■ TEXT DES DOKUMENTS:
# angeln in der sauer(Luxenburg, diekirch)



## aertsmanuel (2. April 2008)

hallo zusammen

hat jemand infos für mich, wo ich einen schein bekomm um in luxenburg in der sauer zu fischen???

bin gestern durch diekirch richtung echternach gefahren habe dort schöne angel plätze gesehen.

was kann mann dort alles fischen, freu mich über viele infos;

gruss manuel


----------



## alizander1 (2. April 2008)

*AW: angeln in der sauer(Luxenburg, diekirch)*



aertsmanuel schrieb:


> hallo zusammen
> 
> hat jemand infos für mich, wo ich einen schein bekomm um in luxenburg in der sauer zu fischen???
> 
> ...


 
Mahlzeit...
Den Schein für die Sauer bekommst du in Bollendorf im Touristenbüro oder in Wallendorf bei der Bürgermeisterin.Mehr kann ich dir da auch nicht sagen.
Denk aber dran, das die Sauer bis zum 15.6 wegen Schonzeit gesperrt ist.

■ FRAGEN:
[a] Bis wann ist die Sauer laut dem Forumsthread wegen Schonzeit gesperrt?
[b] Tippe aus dem Forumsthread alles von „Mahlzeit...“ bis hinunter zu „Schonzeit gesperrt ist.“ genau ab.
[c] Stimmen diese Aussagen mit dem Forumsthread überein? Antworte jeweils mit Ja oder Nein und zitiere die entscheidenden Worte.
(i) Der Fragesteller ist durch Diekirch in Richtung Echternach gefahren.
(ii) Den Schein für die Sauer bekommt man im Touristenbüro in Echternach.
(iii) Die antwortende Person kann noch mehr Auskünfte geben.

■ GESPEICHERTE DATEN:

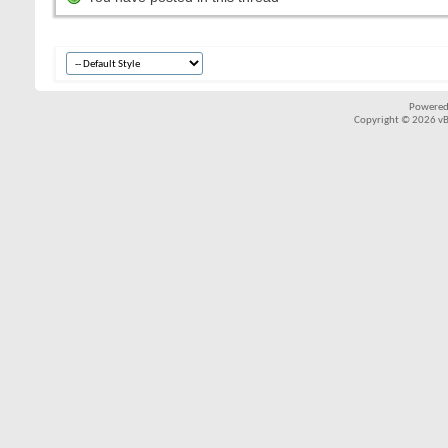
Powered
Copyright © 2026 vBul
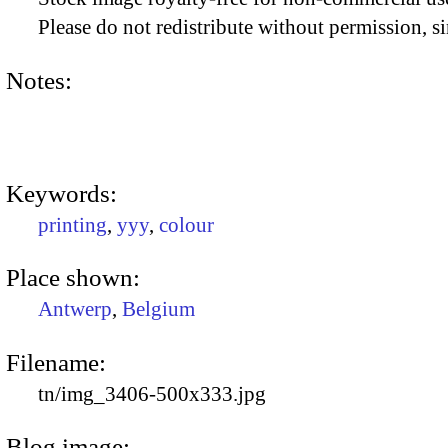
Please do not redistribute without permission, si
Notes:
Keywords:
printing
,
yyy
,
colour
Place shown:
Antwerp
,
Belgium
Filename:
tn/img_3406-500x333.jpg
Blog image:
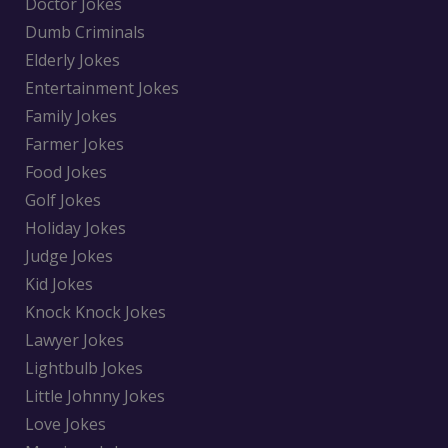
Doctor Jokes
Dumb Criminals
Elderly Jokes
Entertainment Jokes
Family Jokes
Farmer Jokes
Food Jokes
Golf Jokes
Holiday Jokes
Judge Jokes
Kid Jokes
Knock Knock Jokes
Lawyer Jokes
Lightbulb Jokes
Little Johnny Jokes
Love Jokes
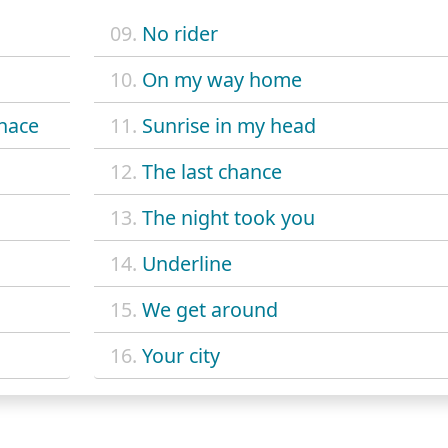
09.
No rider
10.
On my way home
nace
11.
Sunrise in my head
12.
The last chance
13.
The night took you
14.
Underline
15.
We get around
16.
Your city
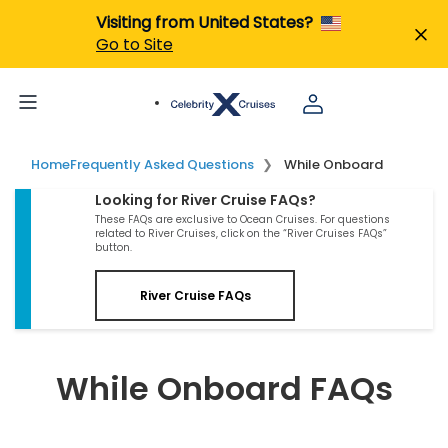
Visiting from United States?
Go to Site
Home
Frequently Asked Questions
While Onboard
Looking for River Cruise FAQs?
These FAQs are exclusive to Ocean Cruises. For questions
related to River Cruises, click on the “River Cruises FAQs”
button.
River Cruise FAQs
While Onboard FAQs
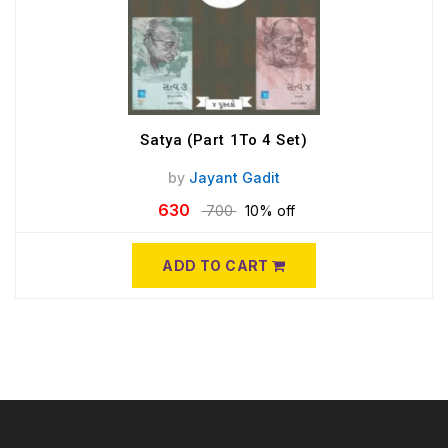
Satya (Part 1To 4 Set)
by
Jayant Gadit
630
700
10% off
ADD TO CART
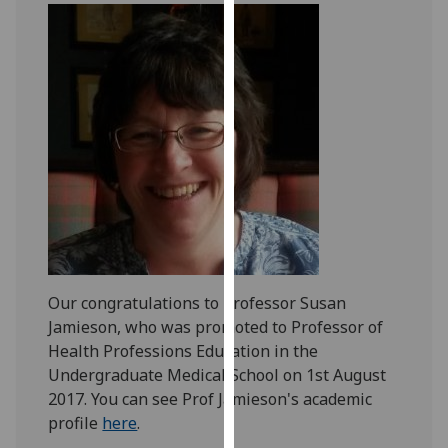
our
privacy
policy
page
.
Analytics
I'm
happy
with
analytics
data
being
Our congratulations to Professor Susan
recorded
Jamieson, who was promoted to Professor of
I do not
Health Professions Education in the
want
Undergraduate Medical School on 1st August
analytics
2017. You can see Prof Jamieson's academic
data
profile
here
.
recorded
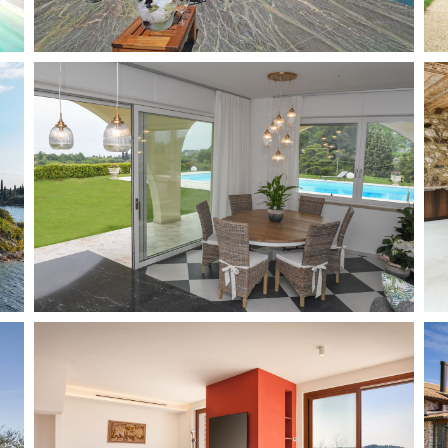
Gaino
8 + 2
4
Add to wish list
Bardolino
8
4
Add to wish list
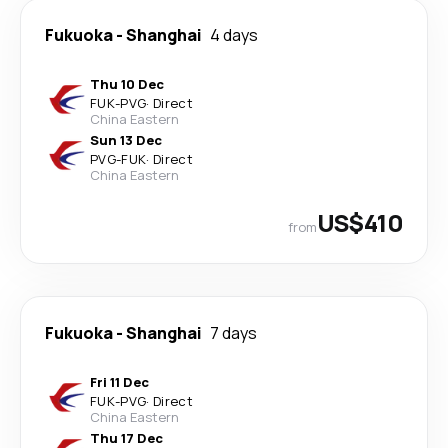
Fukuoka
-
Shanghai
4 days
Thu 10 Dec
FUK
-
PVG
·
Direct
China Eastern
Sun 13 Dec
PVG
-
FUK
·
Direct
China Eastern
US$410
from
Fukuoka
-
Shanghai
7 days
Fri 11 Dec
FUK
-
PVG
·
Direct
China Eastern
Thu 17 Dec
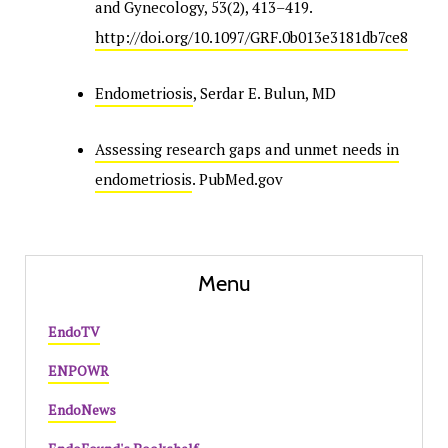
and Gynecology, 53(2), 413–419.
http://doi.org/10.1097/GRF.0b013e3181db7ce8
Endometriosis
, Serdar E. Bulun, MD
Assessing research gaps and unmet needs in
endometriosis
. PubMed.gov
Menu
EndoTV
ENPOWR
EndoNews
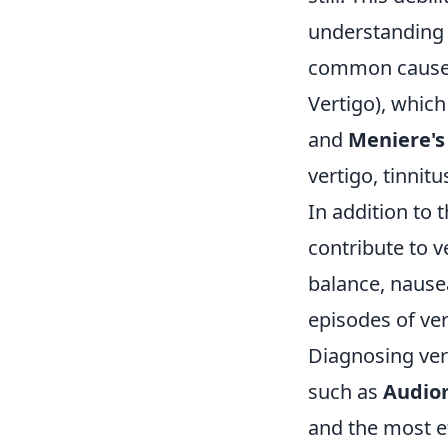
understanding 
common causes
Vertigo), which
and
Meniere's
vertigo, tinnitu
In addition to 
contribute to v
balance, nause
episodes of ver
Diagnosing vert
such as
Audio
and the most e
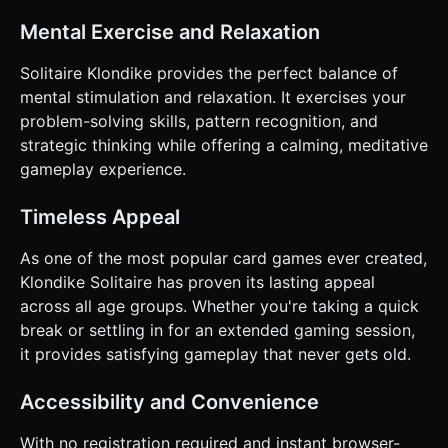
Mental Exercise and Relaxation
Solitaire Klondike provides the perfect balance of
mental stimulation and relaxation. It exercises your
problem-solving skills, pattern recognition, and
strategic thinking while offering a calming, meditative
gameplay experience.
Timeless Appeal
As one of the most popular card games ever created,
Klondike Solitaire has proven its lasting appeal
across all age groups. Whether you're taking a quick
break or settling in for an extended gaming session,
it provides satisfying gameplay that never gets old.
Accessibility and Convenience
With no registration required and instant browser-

■ ANTWORTEN:
[a] Bis zum 15.6.

[b]
Mahlzeit...
Den Schein für die Sauer bekommst du in Bollendorf im Touristenbüro oder in Wallendorf bei der Bürgermeisterin.Mehr kann ich dir da auch nicht sagen.
Denk aber dran, das die Sauer bis zum 15.6 wegen Schonzeit gesperrt ist.

[c]
(i) Ja: „bin gestern durch diekirch richtung echternach gefahren“
(ii) Nein: „Den Schein für die Sauer bekommst du in Bollendorf im Touristenbüro oder in Wallendorf bei der Bürgermeisterin.“
(iii) Nein: „Mehr kann ich dir da auch nicht sagen.“